On Wed, Jan 15, 2020 at 10:23:22AM -0500, Stephen Frost wrote:

Greetings,

* Tom Lane (tgl@sss.pgh.pa.us) wrote:

"asaba.takanori@fujitsu.com" <asaba.takanori@fujitsu.com> writes:

I want to add the feature to erase data so that it cannot be restored
because it prevents attackers from stealing data from released data area.

I think this is fairly pointless, unfortunately.

I disagree- it's a feature that's been asked for multiple times and does
have value in some situations.

Dropping or truncating tables is as much as we can do without making
unwarranted assumptions about the filesystem's behavior. You say
you want to zero out the files first, but what will that accomplish
on copy-on-write filesystems?

What about filesystems which are not copy-on-write though?

Even granting that zeroing our storage files is worth something,
it's not worth much if there are more copies of the data elsewhere.

Backups are not our responsibility to worry about, or, at least, it'd be
an independent feature if we wanted to add something like this to
pg_basebackup, and not something the initial feature would need to worry
about.

And any well-run database is going to have backups, or standby servers,
or both. There's no way for the primary node to force standbys to erase
themselves (and it'd be a different sort of security hazard if there
were).

◆ **Check your understanding**:
**a.** Summarize the thread on erasing data in two sentences.
**b.** Repeat the thread word for word, from "On Wed, Jan" up to and including "released data area.".
The lines that come next are separate material, unrelated to the thread.

◆ **Source data**:
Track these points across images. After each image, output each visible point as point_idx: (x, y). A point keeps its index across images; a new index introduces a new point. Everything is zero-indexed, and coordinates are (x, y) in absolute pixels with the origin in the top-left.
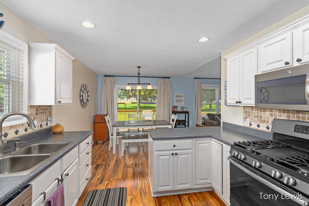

◆ **Answer set**:
**a.** The thread discusses a proposal to erase data so that it cannot be restored, to keep attackers from stealing data from released data areas. One side calls this fairly pointless because zeroing files may accomplish nothing on copy-on-write filesystems and other copies of the data exist in backups and standby servers, while the other replies that the feature has been asked for multiple times, has value on filesystems that are not copy-on-write, and need not cover backups at first.

**b.**
On Wed, Jan 15, 2020 at 10:23:22AM -0500, Stephen Frost wrote:

Greetings,

* Tom Lane (tgl@sss.pgh.pa.us) wrote:

"asaba.takanori@fujitsu.com" <asaba.takanori@fujitsu.com> writes:

I want to add the feature to erase data so that it cannot be restored
because it prevents attackers from stealing data from released data area.